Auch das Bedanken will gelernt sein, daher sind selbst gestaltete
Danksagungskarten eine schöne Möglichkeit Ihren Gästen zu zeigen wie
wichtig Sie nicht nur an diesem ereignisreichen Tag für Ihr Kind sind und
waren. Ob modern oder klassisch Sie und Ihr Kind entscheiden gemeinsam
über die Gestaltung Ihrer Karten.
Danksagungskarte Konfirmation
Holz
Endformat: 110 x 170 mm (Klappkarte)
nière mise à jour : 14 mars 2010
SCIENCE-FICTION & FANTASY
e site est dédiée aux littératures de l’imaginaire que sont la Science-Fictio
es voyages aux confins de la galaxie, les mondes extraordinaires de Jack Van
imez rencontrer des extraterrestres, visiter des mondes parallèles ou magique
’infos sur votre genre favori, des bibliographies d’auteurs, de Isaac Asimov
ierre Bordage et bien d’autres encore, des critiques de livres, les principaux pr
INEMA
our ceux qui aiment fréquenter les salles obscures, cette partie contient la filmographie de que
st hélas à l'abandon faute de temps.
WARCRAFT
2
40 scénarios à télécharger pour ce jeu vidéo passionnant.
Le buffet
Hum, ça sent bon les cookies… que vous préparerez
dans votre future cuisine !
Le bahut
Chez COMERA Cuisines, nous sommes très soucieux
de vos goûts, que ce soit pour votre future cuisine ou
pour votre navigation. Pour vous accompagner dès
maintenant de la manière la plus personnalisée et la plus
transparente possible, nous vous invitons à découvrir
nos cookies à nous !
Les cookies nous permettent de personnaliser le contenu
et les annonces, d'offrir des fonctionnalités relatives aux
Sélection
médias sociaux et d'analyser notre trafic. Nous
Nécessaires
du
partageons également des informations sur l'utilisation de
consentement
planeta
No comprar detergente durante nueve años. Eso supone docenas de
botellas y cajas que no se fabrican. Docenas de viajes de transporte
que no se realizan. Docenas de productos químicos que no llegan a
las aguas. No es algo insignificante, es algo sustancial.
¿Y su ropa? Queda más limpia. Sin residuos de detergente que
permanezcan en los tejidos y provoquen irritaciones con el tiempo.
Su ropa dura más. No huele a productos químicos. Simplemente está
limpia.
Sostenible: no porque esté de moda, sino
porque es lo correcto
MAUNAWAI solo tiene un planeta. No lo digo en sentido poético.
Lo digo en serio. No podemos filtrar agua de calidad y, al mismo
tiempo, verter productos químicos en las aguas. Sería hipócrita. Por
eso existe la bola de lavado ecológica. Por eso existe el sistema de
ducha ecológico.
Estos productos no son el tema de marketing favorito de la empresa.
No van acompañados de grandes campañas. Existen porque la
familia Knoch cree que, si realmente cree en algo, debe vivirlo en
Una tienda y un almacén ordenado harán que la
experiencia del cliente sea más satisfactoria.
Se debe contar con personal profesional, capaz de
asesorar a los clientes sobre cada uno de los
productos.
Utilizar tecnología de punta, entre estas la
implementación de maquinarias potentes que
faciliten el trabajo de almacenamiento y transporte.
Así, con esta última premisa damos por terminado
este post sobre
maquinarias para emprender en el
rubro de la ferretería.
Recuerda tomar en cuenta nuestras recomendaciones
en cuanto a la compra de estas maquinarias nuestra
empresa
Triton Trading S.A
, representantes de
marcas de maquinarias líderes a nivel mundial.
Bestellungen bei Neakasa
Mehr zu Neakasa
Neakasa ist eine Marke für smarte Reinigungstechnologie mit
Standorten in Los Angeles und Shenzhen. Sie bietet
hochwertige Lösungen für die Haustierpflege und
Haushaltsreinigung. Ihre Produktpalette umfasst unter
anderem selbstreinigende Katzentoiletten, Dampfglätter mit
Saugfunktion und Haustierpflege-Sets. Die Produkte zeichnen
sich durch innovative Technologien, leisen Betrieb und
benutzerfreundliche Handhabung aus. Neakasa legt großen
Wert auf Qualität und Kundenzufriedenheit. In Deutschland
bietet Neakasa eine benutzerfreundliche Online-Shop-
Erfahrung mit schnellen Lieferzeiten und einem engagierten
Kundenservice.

■ ■ ■ ■ ■

Repeat the records word for word, starting at the very beginning and ending with the line that contains "SCIENCE-FICTION & FANTASY".

Auch das Bedanken will gelernt sein, daher sind selbst gestaltete
Danksagungskarten eine schöne Möglichkeit Ihren Gästen zu zeigen wie
wichtig Sie nicht nur an diesem ereignisreichen Tag für Ihr Kind sind und
waren. Ob modern oder klassisch Sie und Ihr Kind entscheiden gemeinsam
über die Gestaltung Ihrer Karten.
Danksagungskarte Konfirmation
Holz
Endformat: 110 x 170 mm (Klappkarte)
nière mise à jour : 14 mars 2010
SCIENCE-FICTION & FANTASY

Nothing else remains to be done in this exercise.